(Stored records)
= = =
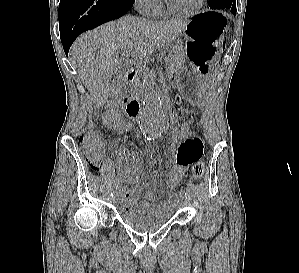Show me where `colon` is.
Instances as JSON below:
<instances>
[{"instance_id": "1", "label": "colon", "mask_w": 299, "mask_h": 273, "mask_svg": "<svg viewBox=\"0 0 299 273\" xmlns=\"http://www.w3.org/2000/svg\"><path fill=\"white\" fill-rule=\"evenodd\" d=\"M192 120L193 116L189 115L185 120L178 124L175 135L176 143H181L192 135ZM80 142L89 167L92 170L99 172L101 169V154L104 148L103 141L95 132L88 129L80 135ZM204 173L205 164L203 162H196L192 167V178L198 180Z\"/></svg>"}]
</instances>
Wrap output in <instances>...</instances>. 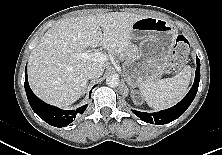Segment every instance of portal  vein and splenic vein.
I'll use <instances>...</instances> for the list:
<instances>
[{"instance_id":"18ae733b","label":"portal vein and splenic vein","mask_w":222,"mask_h":155,"mask_svg":"<svg viewBox=\"0 0 222 155\" xmlns=\"http://www.w3.org/2000/svg\"><path fill=\"white\" fill-rule=\"evenodd\" d=\"M79 59L82 60H92L95 62H105L108 60L107 55L101 53V52H85V53H80L78 55Z\"/></svg>"}]
</instances>
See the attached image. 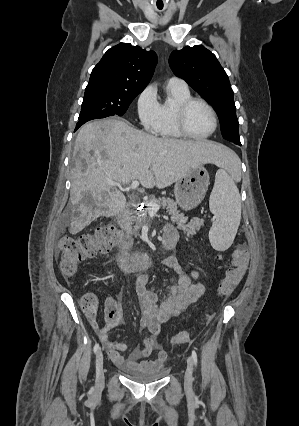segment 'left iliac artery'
<instances>
[{"instance_id":"left-iliac-artery-1","label":"left iliac artery","mask_w":299,"mask_h":426,"mask_svg":"<svg viewBox=\"0 0 299 426\" xmlns=\"http://www.w3.org/2000/svg\"><path fill=\"white\" fill-rule=\"evenodd\" d=\"M192 358H193L194 365L196 366L198 360H197V354L195 350L192 351Z\"/></svg>"}]
</instances>
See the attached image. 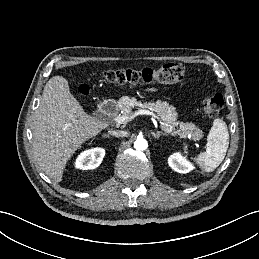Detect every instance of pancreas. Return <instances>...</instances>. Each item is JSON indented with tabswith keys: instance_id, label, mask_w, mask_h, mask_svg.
<instances>
[{
	"instance_id": "1",
	"label": "pancreas",
	"mask_w": 259,
	"mask_h": 259,
	"mask_svg": "<svg viewBox=\"0 0 259 259\" xmlns=\"http://www.w3.org/2000/svg\"><path fill=\"white\" fill-rule=\"evenodd\" d=\"M117 107L123 111L122 116H130L133 108L149 109L160 116L164 121L165 126L163 129L171 134L178 135L180 138L191 137L194 141L199 140L203 137V132L193 123L178 122L177 113L175 108L169 105L166 101H151L144 102L137 101L135 97L123 96L118 102ZM176 127V128H175Z\"/></svg>"
}]
</instances>
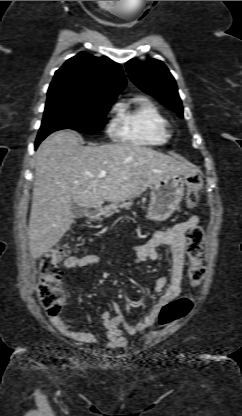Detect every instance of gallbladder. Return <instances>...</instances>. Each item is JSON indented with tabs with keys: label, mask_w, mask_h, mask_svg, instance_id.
<instances>
[{
	"label": "gallbladder",
	"mask_w": 242,
	"mask_h": 416,
	"mask_svg": "<svg viewBox=\"0 0 242 416\" xmlns=\"http://www.w3.org/2000/svg\"><path fill=\"white\" fill-rule=\"evenodd\" d=\"M71 210L74 215V218H81L84 215V208L76 203H72Z\"/></svg>",
	"instance_id": "bac80fb5"
}]
</instances>
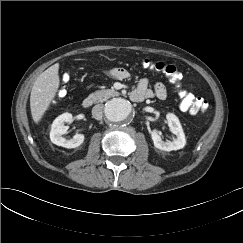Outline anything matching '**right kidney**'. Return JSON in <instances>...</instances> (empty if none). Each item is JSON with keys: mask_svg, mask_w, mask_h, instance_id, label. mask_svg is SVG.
<instances>
[{"mask_svg": "<svg viewBox=\"0 0 243 243\" xmlns=\"http://www.w3.org/2000/svg\"><path fill=\"white\" fill-rule=\"evenodd\" d=\"M72 121L73 116L71 113H63L53 121L50 131V139L52 143L65 148H76L84 142L85 137L83 134H76L69 140L62 137L68 130V127L64 126V122L71 123Z\"/></svg>", "mask_w": 243, "mask_h": 243, "instance_id": "1", "label": "right kidney"}]
</instances>
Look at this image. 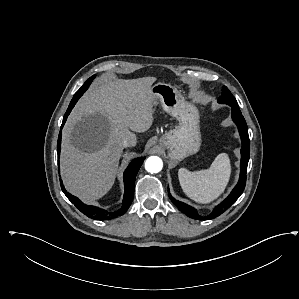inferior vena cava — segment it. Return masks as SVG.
Returning a JSON list of instances; mask_svg holds the SVG:
<instances>
[{"mask_svg":"<svg viewBox=\"0 0 299 299\" xmlns=\"http://www.w3.org/2000/svg\"><path fill=\"white\" fill-rule=\"evenodd\" d=\"M123 147H132L136 145V135L129 132V134L122 140Z\"/></svg>","mask_w":299,"mask_h":299,"instance_id":"602c4592","label":"inferior vena cava"}]
</instances>
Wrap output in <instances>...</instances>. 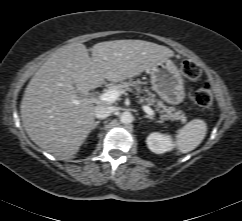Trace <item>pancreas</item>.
Returning a JSON list of instances; mask_svg holds the SVG:
<instances>
[{"label":"pancreas","instance_id":"obj_1","mask_svg":"<svg viewBox=\"0 0 242 221\" xmlns=\"http://www.w3.org/2000/svg\"><path fill=\"white\" fill-rule=\"evenodd\" d=\"M141 82L140 80L137 81H128V82H121L120 84H110L108 86L109 90L116 89L121 94H127V92H135L136 95H139L142 92H145L146 94L143 97H140L139 101L144 102L147 106H153L159 113H164L162 117L164 119H169L171 121H186V116L182 111H176L174 107H167L163 104L162 101L158 100L152 92H150L147 88L142 89L141 88Z\"/></svg>","mask_w":242,"mask_h":221}]
</instances>
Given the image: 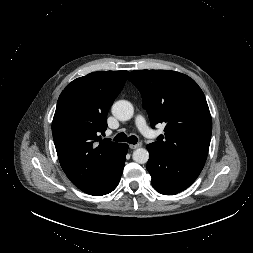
= = =
■ WHAT TO WORK ON
Return the lines of the data above from the one containing "Detect every instance of gallbladder." through the one containing "210L74 215V218H81L84 215V208L76", inclusive, copying them exactly. Leave the pictures out of your answer.

■ RESULT OF THIS EXERCISE
Detect every instance of gallbladder. Return <instances>...</instances>. Each item is JSON indented with tabs with keys: label, mask_w, mask_h, mask_svg, instance_id.
<instances>
[{
	"label": "gallbladder",
	"mask_w": 242,
	"mask_h": 416,
	"mask_svg": "<svg viewBox=\"0 0 242 416\" xmlns=\"http://www.w3.org/2000/svg\"><path fill=\"white\" fill-rule=\"evenodd\" d=\"M71 210L74 215V218H81L84 215V208L76 203H72Z\"/></svg>",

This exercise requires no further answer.